Run Submission Format:

  • Each participant must translate and submit at least one translation of the given input files for each of the translation task they registered for. 
  • Multiple run submissions are allowed, but participants must explicitly indicate one PRIMARY run that will be used for human assessments. All other run submissions are treated as CONTRASTIVE runs.
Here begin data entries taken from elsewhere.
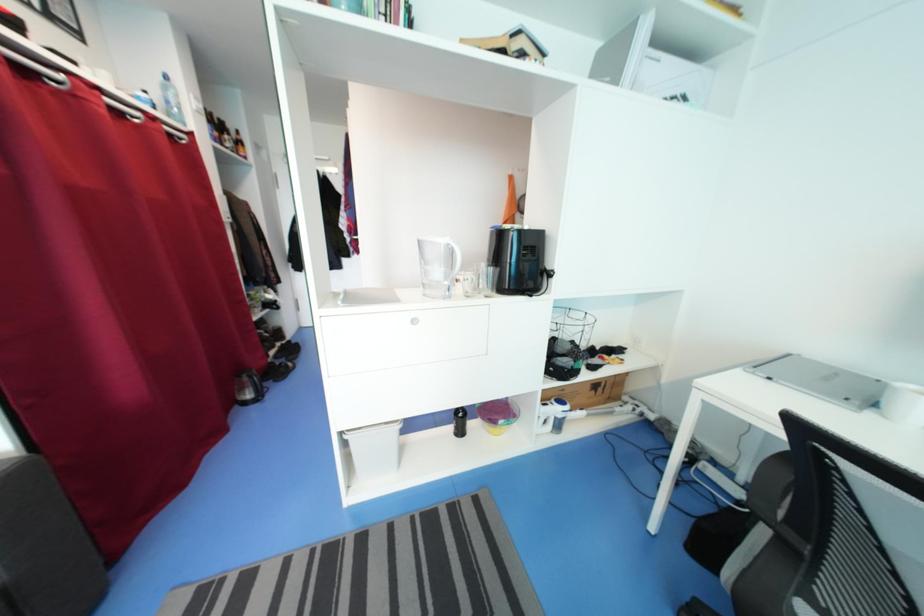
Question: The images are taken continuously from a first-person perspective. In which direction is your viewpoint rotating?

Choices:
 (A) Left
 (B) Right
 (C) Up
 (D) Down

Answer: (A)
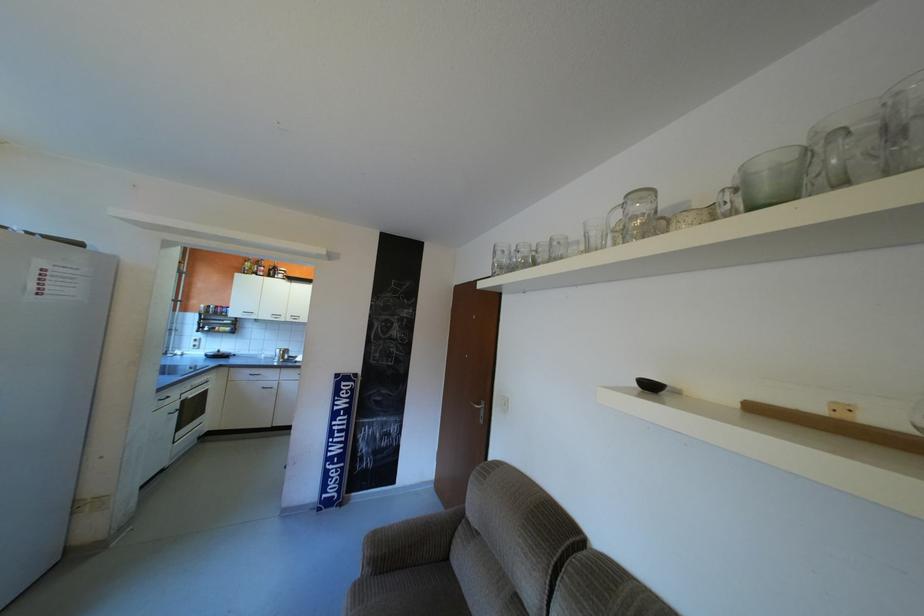
Identify the location of blue street sign. (337, 440).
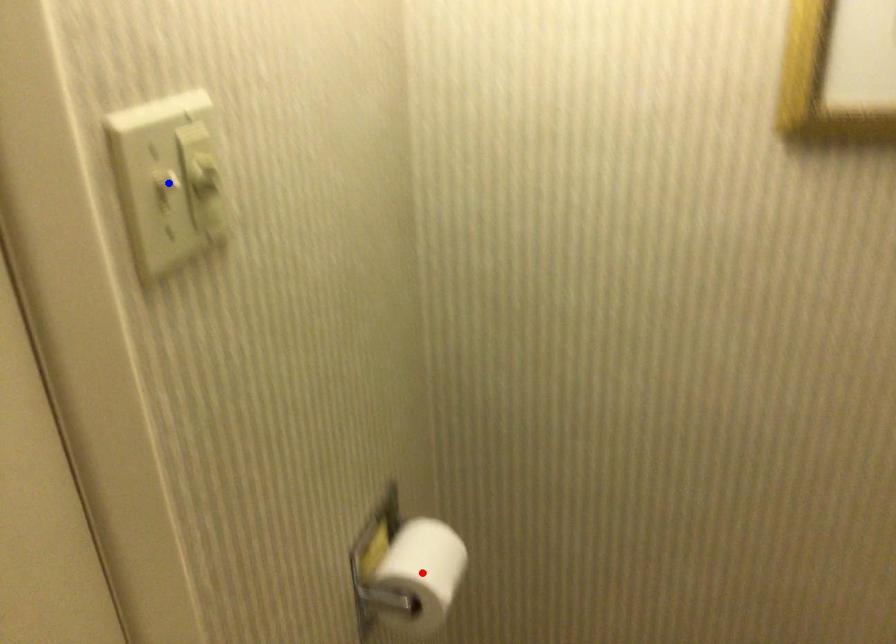
Question: Which of the two points in the image is closer to the camera?

Choices:
 (A) Blue point is closer.
 (B) Red point is closer.

Answer: (A)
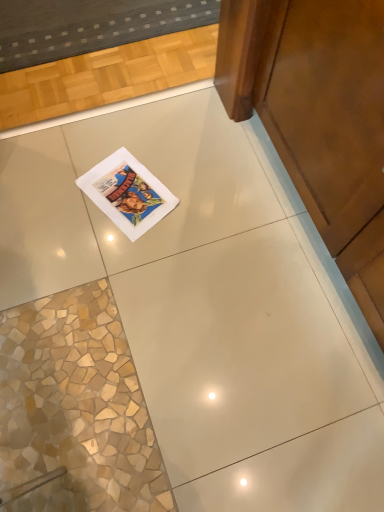
Where is `unoccupied region to the right of matte paper magazine at center`? unoccupied region to the right of matte paper magazine at center is located at coordinates (201, 198).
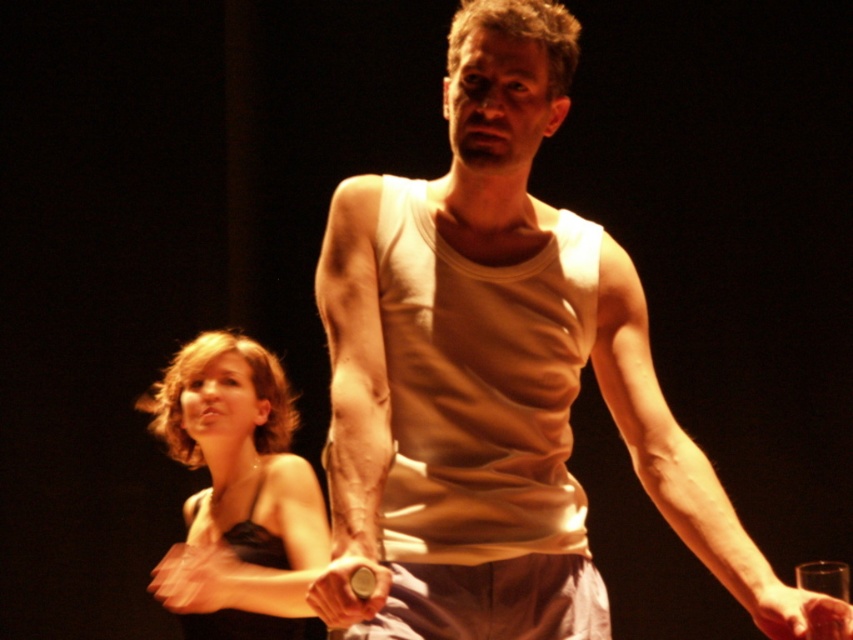
Question: Which object is positioned farthest from the smooth skin hand at lower right?

Choices:
 (A) white cotton tank top at center
 (B) matte black hand at lower left

Answer: (B)

Question: Is satin black dress at lower left bigger than smooth skin hand at lower right?

Choices:
 (A) no
 (B) yes

Answer: (B)

Question: Which of these objects is positioned closest to the satin black dress at lower left?

Choices:
 (A) matte black hand at lower left
 (B) white cotton tank top at center
 (C) matte brown stick at center
 (D) smooth skin hand at lower right

Answer: (A)

Question: Does satin black dress at lower left appear on the left side of matte brown stick at center?

Choices:
 (A) no
 (B) yes

Answer: (B)

Question: Does matte black hand at lower left lie behind smooth skin hand at lower right?

Choices:
 (A) no
 (B) yes

Answer: (B)

Question: Which point is farther from the camera taking this photo?

Choices:
 (A) (245, 465)
 (B) (387, 577)
 (C) (221, 561)

Answer: (A)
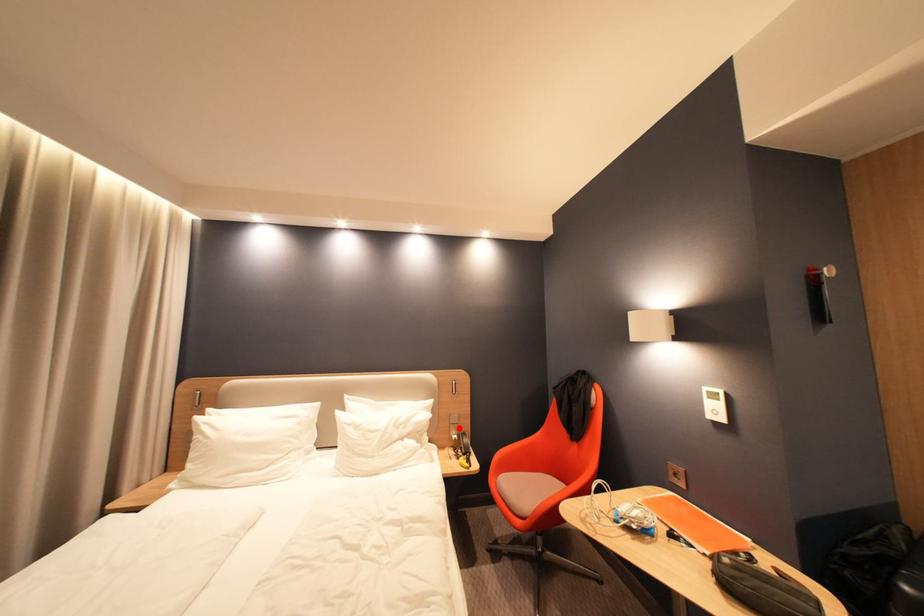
If none of the runs are marked as PRIMARY, the latest submission (according to the file time-stamp) will be used as the primary run submission.
  • Runs must be submitted as a gzipped TAR archive (format see below) and send as an email attachement to Michael Paul (michael DOT paul AT nict DOT go DOT jp).

     

    TAR archive file structure:

    <UserID>/<TestSet>_<TranslationTask>.<UserID>.primary.txt
            /<TestSet>_<TranslationTask>.<UserID>.contrastive1.txt
            /<TestSet>_<TranslationTask>.<UserID>.contrastive2.txt
            /...

    where:

    <UserID> = user ID of participant used to download data files
    <TestSet> = IWSLT09 | IWSLT10
    <TranslationTask> = BTEC_AE | BTEC_FE | BTEC_TE

    Examples:

        nict/IWSLT10_BTEC_AE.nict.primary.txt
            /IWSLT10_BTEC_FE.nict.primary.txt
            /IWSLT10_BTEC_FE.nict.contrastive1.txt
            /IWSLT10_BTEC_FE.nict.contrastive2.txt
            /IWSLT10_BTEC_FE.nict.contrastive3.txt
            /IWSLT10_BTEC_TE.nict.primary.txt
            /IWSLT10_BTEC_TE.nict.contrastive1.txt
  • Re-submitting your runs is allowed as long as the mails arrive BEFORE the submission deadline. If multiple TAR archives are submitted by the same participant, only the runs from the most recent submission mail will be used for the IWSLT 2010 evaluation, and those from previous mails will be ignored.